Mmm… I love pad thai, but wanted to make a healthier version. Hence the spaghetti squash! I love the taste and texture of this delicious meal. It makes 4-6 servings, so hello leftovers and lunch tomorrow!
- 1 medium-sized spaghetti squash
- 4 green onions, thinly sliced
- 1/2 cup fresh cilantro, chopped
- 1 carrot, peeled and shredded
- 1/2 red pepper, sliced
- 4 cloves garlic, minced
- 2 eggs
- 2 Tbsp. peanut oil
- 3 Tbsp. sweet chili sauce
- 3 Tbsp. soy sauce
- 1/2 lime
- 1/2 cup roasted peanuts, crushed
- 1 chicken breast, cooked and cut into bite-sized pieces
- Preheat oven to 400F. Cut the spaghetti squash in half, lengthwise. Spoon out seeds and sprinkle cut sides with olive oil. Place squash on baking sheet with cut side down and roast for about 45 minutes, until tender. Set aside until cool enough to handle. Use a fork to scrape out the “spaghetti” and place into colander to drain for about 10 minutes.

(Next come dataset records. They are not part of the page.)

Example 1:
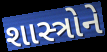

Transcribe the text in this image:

શાસ્ત્રોને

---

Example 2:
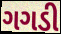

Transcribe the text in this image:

ગગડી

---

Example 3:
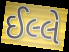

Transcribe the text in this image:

ઈલ્લે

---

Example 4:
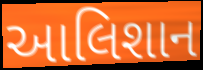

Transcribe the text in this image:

આલિશાન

- Meanwhile, beat together eggs in a small bowl.
- In another small bowl, create the sauce by mixing together the sweet chili sauce, soy sauce and lime juice.

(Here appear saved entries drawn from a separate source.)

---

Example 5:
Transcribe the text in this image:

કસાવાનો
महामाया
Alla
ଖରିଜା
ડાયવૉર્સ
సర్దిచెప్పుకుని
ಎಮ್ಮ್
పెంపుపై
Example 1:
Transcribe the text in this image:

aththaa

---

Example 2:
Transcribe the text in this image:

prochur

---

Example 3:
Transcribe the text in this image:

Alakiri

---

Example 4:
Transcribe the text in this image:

- When squash is ready, heat peanut oil in a large skillet over medium-high heat. Add garlic and cook until fragrant, about 45 seconds. Pour in eggs and scramble until almost cooked. Add red pepper, carrot, chicken and squash noodles. Add a few pinches of salt and toss together. Add sauce and stir until coated. Cook for about 2 minutes, until vegetables are heated through.
- Garnish with crushed peanuts, cilantro and green onions.